The first results amply proved that the boys’ theory was a good one. Near the County Fair road, in the southwest corner of the district, a small, scum-covered cow pond stood in a low pasture. Art, using his glass, made out a Wolf running from the pond, which he had evidently examined with no result. As Art kept his glass on the opaque green pool, the aeroplane made a circling sweep. When it was about to pass over the water, a slime-coated boy, dripping water and mud, scrambled up out of the center of the pond, his face upturned, his eyes staring and his mouth open.

“Number nine,” exclaimed Art. After another squint with the glass he added jubilantly: “Joe Andrews. He just had his nose out.”

While the aeroplane swung to the end of the district, Art jotted the name and number on his chart. Bonner’s machine was not a varnished, silk-winged aeroplane. The new white linen sections on the old, soiled and oily planes were even grotesque. But it was built on scientific principles, light and stout, carried a four-cylinder, twenty horse power motor that was working as well as it did before the accident at the circus. The principal expense in the rebuilding of the flying machine had been the cost of a new magneto. Other needed material had been secured in Scottsville.

“Now,” suggested the jubilant young aviator, “we’ll take a turn about the whole district and look wherever it seems unlikely anyone would hide.”

The circuit required less than twelve minutes, and the aeroplane passed the camp again. Not a Coyote was seen but the Wolves were picked out, scattered here and there, by their white staff flags. Turning westward at the camp road, the aeroplane headed directly across the “hide out” district.
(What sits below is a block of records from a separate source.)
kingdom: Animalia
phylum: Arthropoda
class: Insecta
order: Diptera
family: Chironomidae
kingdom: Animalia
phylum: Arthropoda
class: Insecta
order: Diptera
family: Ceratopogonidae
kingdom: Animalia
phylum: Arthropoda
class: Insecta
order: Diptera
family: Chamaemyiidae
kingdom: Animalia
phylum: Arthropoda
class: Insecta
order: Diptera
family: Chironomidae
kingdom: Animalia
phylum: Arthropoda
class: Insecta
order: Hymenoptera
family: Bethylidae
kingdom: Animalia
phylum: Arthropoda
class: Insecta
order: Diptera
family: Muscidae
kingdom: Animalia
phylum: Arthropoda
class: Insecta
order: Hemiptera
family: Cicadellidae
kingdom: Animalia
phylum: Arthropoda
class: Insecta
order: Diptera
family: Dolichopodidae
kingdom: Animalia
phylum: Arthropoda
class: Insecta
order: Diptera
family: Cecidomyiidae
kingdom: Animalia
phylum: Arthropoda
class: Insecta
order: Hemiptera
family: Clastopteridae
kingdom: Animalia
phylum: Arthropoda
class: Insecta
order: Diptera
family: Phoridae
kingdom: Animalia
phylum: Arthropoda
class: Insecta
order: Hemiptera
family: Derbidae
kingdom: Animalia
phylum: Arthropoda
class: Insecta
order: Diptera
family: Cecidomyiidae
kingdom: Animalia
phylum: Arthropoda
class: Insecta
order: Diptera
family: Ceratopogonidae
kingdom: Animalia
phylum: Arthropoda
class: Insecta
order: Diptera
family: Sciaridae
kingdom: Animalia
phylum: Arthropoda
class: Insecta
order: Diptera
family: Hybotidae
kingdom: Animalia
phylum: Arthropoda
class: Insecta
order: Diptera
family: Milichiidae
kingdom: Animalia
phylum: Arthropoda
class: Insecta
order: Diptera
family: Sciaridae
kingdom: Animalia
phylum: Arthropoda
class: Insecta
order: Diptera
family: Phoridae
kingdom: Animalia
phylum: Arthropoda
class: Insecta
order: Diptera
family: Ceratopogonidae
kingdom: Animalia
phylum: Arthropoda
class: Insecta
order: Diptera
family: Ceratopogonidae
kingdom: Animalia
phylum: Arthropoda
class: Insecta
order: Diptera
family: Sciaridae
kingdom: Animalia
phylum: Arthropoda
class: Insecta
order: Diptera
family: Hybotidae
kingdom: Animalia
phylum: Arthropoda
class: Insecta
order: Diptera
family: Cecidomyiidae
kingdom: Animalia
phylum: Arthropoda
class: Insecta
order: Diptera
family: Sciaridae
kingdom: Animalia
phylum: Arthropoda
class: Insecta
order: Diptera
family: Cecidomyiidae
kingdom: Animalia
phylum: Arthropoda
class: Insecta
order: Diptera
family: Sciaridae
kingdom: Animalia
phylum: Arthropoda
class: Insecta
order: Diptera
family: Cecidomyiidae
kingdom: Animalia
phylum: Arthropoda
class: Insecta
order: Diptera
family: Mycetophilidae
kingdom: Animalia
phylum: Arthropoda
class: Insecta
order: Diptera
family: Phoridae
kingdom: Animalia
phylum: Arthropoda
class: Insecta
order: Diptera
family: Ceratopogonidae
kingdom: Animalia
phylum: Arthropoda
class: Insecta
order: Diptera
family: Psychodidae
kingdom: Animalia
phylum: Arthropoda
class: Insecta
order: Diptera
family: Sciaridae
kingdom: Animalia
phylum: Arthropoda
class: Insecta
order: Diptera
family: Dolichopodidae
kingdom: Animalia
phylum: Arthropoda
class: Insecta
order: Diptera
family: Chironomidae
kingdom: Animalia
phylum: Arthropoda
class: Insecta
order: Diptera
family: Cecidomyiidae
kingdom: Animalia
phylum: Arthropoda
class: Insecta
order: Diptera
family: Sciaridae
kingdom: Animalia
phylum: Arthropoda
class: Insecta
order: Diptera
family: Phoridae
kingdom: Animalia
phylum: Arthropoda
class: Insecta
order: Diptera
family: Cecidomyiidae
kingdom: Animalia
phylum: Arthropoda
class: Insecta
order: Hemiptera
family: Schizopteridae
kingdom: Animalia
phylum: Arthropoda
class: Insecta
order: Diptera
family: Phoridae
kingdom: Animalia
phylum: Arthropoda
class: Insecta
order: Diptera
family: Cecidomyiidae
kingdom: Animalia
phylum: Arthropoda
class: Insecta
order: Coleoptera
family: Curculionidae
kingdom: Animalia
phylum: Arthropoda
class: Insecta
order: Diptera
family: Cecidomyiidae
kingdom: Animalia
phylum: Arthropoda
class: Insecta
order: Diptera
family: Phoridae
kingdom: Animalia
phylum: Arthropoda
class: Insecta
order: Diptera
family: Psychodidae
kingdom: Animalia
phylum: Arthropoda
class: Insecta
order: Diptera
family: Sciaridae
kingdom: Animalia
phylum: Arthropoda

Art kept his glass busy, but no Coyote head rewarded him.

“That looks like about the last place anyone would hide,” suggested Art pointing directly ahead. “Let’s try it.”

He referred to a broad wheat field which spread over the top of a low hill. The crop had been cut and threshed, and a large part of the field had been newly plowed. The plowed part covered the crest of the rolling field and was apparently devoid of all life except blackbirds. A white-flagged Wolf could be seen in the distance cutting across a corner of the plowed slope.